A new Google Cloud survey shows that AI-assisted software development has gone mainstream. Ninety percent of tech professionals now use AI tools at work, up 14 points from last year.
The study covers everyone from developers to product managers. Most respondents report that AI is now a regular part of their workflow, with a median of two hours a day spent using these tools. AI dependence is high: 65 percent say they're heavily reliant. Of those, 37 percent describe their dependency as "a moderate amount," 20 percent as "a lot," and 8 percent as "a great deal."

Productivity is up, but trust lags behind and skill development takes a hit
More than 80 percent say AI makes them more productive, and 59 percent report better code quality. But trust in AI remains limited. Only 24 percent say they have "a lot" or "a great deal" of trust in AI, while 30 percent trust AI outputs "a little" or "not at all." The report calls this the "trust paradox": people keep turning to AI, even when they're not sure that they can count on it.
This year, the survey found that teams using AI are shipping more software and apps, a reversal from last year, when no link between AI and productivity was clear. But reliability remains a sticking point: keeping software stable is still a major challenge.
The DORA report also includes a critical take from Matt Beane, a professor at UC Santa Barbara. Beane argues that while AI gives teams a short-term boost, it can hurt long-term skill development.
Junior developers used to learn from seniors through pair programming and hands-on problem solving. Beane says AI is now cutting off these learning channels. As automation takes over, juniors get sidelined, and practical experience dries up. He found similar patterns in 31 professions: AI interrupts traditional learning paths and makes it harder for new people to gain crucial skills.

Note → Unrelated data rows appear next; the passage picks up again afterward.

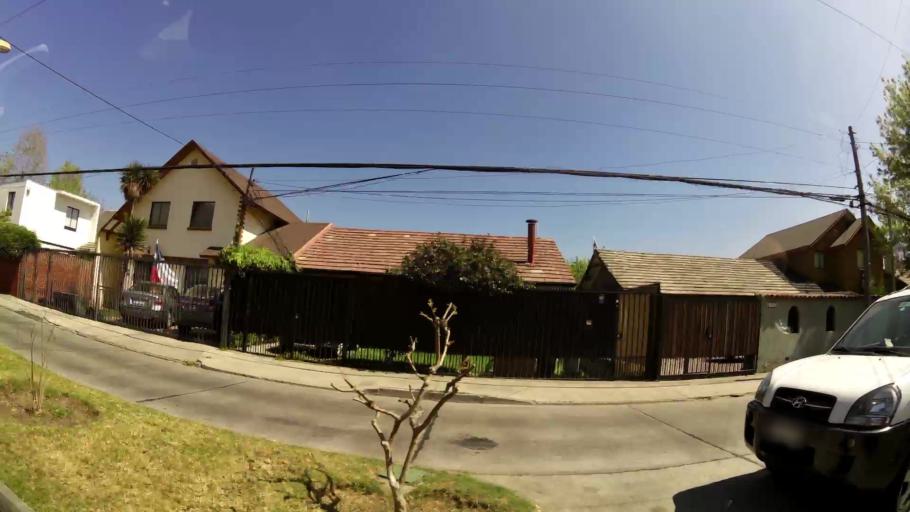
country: CL
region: Santiago Metropolitan
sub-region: Provincia de Santiago
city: Villa Presidente Frei, Nunoa, Santiago, Chile
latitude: -33.4276
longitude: -70.5458
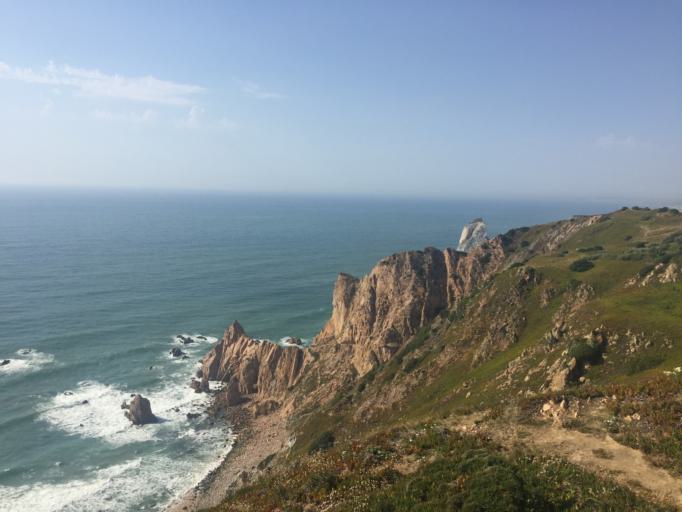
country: PT
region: Lisbon
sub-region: Sintra
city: Colares
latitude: 38.7842
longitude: -9.4949
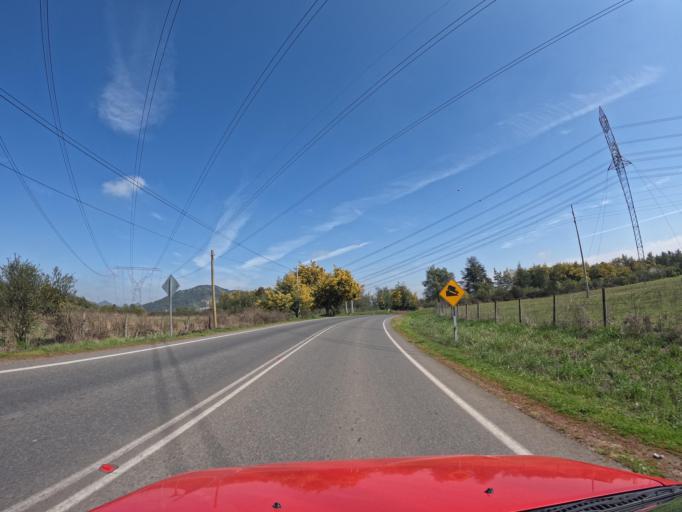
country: CL
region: Maule
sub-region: Provincia de Talca
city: San Clemente
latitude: -35.4885
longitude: -71.2856
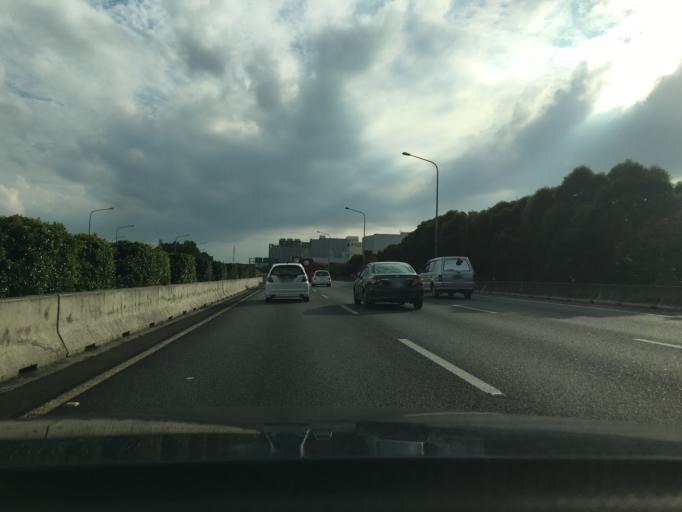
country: TW
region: Taiwan
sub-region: Hsinchu
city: Zhubei
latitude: 24.8660
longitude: 121.0134
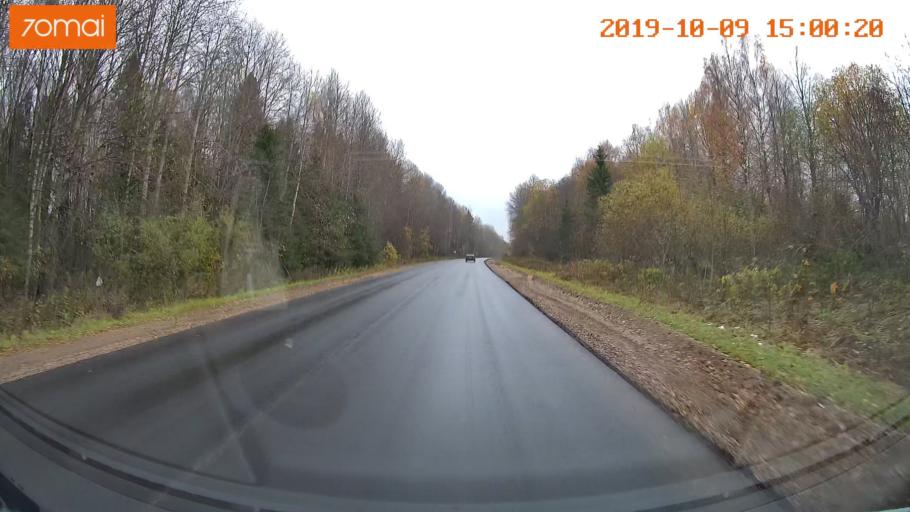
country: RU
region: Kostroma
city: Chistyye Bory
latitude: 58.3106
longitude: 41.6774
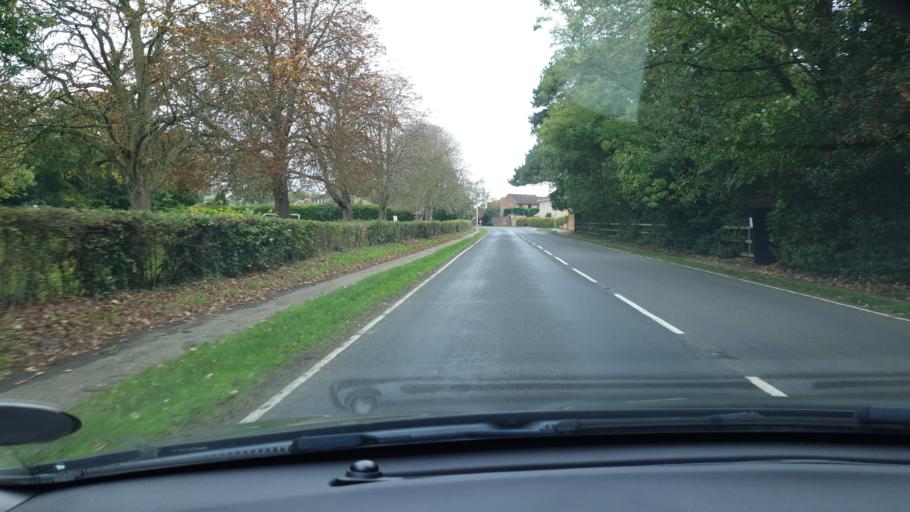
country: GB
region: England
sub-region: Essex
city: Manningtree
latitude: 51.9439
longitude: 1.0702
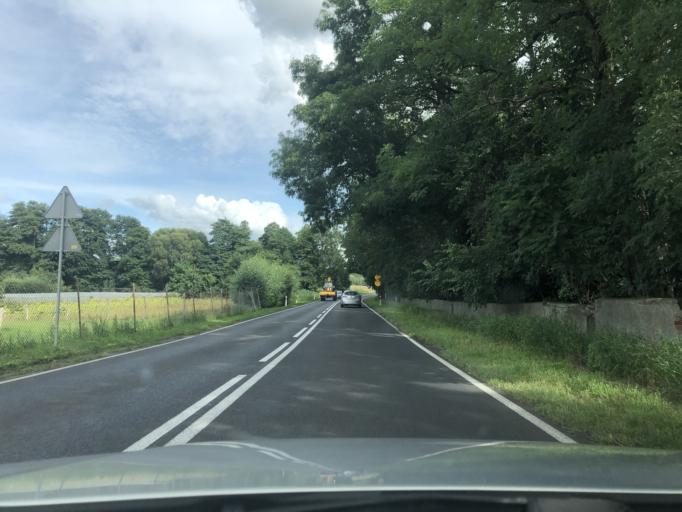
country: PL
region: Greater Poland Voivodeship
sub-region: Powiat pilski
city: Szydlowo
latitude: 53.0789
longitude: 16.5982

Beane suggests that balancing productivity and skill growth is key. Teams that only chase speed may lose out over time. One fix: track how developers use AI, connect that data to version control, and measure real learning outcomes.
AI exposes team strengths and weaknesses
The Google Cloud study finds that AI acts as both a "mirror and multiplier" inside organizations. In well-organized teams, it boosts efficiency. In teams with structural problems, it tends to make those issues more visible.
The report breaks teams down into seven archetypes, from "harmonious high-achievers" to groups stuck in a "legacy bottleneck." Google Cloud also introduced the DORA AI Capabilities Model, which outlines seven technical and cultural factors that shape effective AI adoption.

Other studies highlight the same disconnect between how widely AI is used, how much developers actually trust it, and its real market impact. The Stack Overflow Developer Survey 2025 found that 84 percent of developers use or plan to use AI tools, but only 33 percent trust the code these tools generate. The top complaint: AI code is often "almost right, but not quite." A randomized METR study found that experienced open-source developers with AI assistance took 19 percent longer on average, even though they felt like they were working faster.
At the same time, there are signs that AI for coding is making significant progress. At the ICPC World Finals 2025, an OpenAI system solved every task, outperforming both top human teams and Google's own model. Neither system is available to the public yet.
New research from 2025 highlights fresh risks with everyday AI coding. A U.S. study on Deepseek found the model often produces unsafe code when handling politically sensitive topics. And about one in five AI-generated code snippets includes fake libraries—a technique called slopsquatting—which can create openings for supply chain attacks.